> _Listed records_
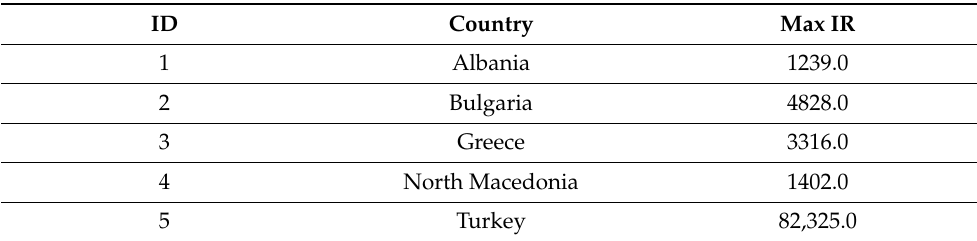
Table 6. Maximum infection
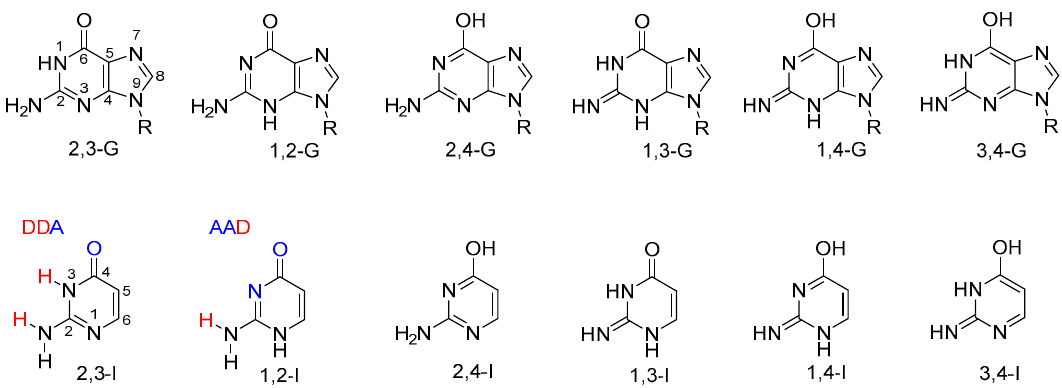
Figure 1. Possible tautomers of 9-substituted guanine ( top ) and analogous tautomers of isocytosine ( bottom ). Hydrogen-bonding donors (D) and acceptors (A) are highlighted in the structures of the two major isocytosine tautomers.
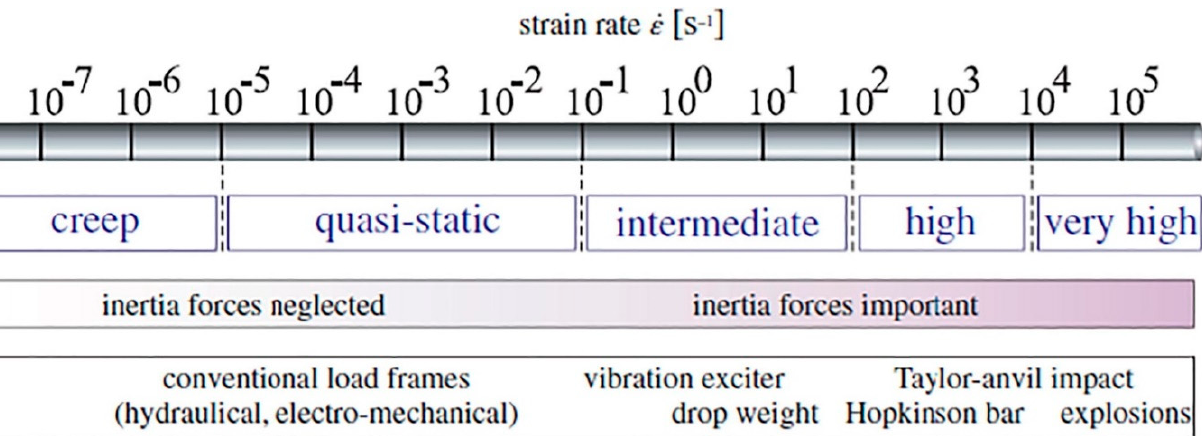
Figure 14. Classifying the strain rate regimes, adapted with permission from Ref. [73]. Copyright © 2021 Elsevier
---
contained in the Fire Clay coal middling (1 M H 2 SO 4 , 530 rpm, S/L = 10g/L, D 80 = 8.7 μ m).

> _Prompt_
List, from the entries above, every line in which the word "Figure" shows up.

> _Solution to the exercise_
Figure 1. Possible tautomers of 9-substituted guanine ( top ) and analogous tautomers of isocytosine ( bottom ). Hydrogen-bonding donors (D) and acceptors (A) are highlighted in the structures of the two major isocytosine tautomers.
Figure 14. Classifying the strain rate regimes, adapted with permission from Ref. [73]. Copyright © 2021 Elsevier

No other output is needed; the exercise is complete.